Top of Source data

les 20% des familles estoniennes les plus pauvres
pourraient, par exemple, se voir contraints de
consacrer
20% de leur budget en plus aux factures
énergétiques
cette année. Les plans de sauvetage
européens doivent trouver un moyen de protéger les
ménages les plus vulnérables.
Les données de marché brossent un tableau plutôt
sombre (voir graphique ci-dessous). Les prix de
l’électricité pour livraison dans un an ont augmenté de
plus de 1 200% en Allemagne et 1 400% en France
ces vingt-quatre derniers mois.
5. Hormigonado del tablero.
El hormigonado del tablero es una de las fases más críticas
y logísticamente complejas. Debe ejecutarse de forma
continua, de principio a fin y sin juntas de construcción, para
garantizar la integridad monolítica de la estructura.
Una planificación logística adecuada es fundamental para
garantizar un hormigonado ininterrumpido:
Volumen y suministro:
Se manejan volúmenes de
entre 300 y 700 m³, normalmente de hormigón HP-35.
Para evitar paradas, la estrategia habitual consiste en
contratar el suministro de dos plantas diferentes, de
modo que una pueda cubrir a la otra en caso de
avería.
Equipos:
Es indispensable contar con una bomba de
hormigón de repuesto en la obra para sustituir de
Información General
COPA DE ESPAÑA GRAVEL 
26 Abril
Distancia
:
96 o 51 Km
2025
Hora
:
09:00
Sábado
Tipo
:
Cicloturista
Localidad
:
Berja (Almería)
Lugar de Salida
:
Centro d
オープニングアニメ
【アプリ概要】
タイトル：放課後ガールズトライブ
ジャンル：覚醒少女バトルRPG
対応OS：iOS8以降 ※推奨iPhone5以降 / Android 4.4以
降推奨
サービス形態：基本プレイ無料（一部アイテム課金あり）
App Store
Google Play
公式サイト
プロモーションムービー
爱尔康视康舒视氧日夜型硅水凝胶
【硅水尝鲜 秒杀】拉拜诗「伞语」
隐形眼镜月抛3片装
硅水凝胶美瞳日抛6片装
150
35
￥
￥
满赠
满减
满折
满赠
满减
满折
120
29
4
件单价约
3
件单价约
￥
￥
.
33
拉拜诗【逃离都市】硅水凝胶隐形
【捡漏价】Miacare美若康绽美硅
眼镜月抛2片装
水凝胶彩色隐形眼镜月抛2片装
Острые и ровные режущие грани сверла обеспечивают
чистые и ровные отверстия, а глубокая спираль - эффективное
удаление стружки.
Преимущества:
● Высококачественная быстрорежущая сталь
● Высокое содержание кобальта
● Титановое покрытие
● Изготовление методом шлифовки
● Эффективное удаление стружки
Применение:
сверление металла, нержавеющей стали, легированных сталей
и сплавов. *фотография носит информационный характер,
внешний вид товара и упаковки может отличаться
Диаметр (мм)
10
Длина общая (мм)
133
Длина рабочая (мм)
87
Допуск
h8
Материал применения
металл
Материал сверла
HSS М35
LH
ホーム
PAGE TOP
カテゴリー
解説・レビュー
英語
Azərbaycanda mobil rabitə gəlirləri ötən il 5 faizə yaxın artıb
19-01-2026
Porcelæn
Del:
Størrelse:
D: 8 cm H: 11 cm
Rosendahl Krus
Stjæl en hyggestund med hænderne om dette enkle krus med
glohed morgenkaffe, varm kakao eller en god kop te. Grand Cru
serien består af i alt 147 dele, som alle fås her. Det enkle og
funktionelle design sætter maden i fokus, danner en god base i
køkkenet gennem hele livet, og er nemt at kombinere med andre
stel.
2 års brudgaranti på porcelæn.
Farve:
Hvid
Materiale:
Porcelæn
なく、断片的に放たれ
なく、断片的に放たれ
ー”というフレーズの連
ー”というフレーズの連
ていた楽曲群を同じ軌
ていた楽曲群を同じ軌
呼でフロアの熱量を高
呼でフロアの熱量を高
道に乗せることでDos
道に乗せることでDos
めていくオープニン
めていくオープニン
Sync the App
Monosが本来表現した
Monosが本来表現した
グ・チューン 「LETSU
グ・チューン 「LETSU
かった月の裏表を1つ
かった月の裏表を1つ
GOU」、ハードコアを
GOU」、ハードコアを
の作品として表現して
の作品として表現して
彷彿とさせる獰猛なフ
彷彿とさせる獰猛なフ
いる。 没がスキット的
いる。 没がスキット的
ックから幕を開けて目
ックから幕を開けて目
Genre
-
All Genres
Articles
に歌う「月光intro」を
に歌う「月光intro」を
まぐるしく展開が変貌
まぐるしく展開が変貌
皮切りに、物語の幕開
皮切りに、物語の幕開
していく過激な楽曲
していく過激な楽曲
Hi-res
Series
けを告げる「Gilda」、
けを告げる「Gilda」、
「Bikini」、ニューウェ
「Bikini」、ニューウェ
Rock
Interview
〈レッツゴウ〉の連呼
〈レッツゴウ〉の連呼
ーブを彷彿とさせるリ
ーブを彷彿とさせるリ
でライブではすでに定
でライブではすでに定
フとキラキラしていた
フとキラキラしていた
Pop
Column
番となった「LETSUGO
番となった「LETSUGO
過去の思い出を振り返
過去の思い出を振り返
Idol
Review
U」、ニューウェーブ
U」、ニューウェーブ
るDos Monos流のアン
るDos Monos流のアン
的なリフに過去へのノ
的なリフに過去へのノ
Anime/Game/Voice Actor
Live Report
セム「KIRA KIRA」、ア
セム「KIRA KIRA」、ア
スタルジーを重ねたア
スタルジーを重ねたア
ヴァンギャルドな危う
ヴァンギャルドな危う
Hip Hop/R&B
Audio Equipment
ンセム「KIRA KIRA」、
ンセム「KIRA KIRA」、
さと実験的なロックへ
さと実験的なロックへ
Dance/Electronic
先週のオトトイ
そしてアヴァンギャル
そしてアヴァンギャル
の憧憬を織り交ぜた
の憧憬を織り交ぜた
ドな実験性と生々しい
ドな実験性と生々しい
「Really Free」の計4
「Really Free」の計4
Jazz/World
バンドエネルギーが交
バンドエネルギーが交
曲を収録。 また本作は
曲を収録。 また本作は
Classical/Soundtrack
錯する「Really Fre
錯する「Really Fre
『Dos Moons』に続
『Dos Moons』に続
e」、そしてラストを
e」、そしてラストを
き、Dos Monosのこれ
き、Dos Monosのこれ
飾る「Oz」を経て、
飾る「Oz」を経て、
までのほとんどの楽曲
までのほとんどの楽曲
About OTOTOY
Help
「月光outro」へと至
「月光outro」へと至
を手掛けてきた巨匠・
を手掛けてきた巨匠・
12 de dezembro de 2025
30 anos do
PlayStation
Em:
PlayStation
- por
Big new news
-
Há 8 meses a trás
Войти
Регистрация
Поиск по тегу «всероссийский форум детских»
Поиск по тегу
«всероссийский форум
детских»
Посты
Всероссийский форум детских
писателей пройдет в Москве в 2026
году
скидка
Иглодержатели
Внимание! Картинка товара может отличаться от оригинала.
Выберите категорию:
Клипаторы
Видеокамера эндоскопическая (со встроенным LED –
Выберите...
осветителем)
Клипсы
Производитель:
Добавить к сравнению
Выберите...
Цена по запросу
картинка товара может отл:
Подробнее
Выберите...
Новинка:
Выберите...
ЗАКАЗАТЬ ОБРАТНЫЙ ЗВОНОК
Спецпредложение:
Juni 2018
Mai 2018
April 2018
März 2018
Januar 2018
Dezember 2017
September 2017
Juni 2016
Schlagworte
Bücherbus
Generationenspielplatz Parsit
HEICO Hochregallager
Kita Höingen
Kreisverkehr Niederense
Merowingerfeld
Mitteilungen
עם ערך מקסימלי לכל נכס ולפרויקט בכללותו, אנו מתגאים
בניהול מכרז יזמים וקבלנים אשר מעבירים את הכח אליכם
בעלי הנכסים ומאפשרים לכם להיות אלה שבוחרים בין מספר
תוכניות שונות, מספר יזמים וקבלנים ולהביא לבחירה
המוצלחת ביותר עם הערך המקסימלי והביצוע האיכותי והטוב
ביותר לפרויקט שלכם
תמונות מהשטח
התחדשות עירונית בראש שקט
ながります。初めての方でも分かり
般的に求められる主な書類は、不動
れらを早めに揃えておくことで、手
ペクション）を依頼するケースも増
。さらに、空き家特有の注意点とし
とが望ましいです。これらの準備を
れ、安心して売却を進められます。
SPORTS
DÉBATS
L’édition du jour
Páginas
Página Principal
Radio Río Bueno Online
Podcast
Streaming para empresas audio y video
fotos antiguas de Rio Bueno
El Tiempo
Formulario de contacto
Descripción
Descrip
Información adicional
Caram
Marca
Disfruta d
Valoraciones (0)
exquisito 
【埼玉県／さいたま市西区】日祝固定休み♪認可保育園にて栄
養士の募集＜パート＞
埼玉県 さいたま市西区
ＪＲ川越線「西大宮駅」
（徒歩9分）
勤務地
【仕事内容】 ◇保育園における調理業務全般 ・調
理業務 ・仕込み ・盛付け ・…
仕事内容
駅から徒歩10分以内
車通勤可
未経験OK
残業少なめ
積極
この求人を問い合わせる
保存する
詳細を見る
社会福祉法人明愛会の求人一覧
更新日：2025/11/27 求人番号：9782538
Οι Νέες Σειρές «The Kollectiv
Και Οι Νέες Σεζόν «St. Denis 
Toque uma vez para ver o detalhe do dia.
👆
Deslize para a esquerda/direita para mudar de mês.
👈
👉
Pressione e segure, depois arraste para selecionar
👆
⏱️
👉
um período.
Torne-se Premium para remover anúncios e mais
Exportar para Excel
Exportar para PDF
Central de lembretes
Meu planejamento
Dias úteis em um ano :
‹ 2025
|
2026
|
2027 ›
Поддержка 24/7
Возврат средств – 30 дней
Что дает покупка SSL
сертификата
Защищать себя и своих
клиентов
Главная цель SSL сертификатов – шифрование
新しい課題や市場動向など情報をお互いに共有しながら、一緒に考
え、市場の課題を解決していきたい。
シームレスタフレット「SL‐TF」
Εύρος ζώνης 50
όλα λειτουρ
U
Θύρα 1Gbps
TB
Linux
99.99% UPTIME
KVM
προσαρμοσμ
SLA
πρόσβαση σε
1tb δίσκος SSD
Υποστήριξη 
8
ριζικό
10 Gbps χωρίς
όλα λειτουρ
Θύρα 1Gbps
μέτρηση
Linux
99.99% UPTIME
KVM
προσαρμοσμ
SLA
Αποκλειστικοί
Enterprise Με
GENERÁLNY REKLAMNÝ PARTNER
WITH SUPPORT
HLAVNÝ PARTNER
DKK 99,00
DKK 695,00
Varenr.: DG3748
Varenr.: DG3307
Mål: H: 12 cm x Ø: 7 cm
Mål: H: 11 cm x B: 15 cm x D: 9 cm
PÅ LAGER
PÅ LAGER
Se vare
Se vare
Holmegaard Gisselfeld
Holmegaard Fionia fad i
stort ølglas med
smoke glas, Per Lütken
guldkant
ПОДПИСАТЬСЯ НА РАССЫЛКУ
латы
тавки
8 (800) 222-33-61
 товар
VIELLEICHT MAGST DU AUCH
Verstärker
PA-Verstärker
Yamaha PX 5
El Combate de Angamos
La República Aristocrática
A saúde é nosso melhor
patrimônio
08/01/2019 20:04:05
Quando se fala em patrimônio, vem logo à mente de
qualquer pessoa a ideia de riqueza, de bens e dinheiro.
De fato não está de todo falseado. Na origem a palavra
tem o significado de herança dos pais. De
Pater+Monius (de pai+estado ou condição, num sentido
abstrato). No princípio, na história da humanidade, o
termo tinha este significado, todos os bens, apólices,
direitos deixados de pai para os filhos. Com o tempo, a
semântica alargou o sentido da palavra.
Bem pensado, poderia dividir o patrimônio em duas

Bottom of Source data

Problem to solve:
Switch "ménages" to "foyers" in the material, starting at its first line and ending at the line containing "Les données de", and give those lines again with nothing else changed.

Solved problem:
les 20% des familles estoniennes les plus pauvres
pourraient, par exemple, se voir contraints de
consacrer
20% de leur budget en plus aux factures
énergétiques
cette année. Les plans de sauvetage
européens doivent trouver un moyen de protéger les
foyers les plus vulnérables.
Les données de marché brossent un tableau plutôt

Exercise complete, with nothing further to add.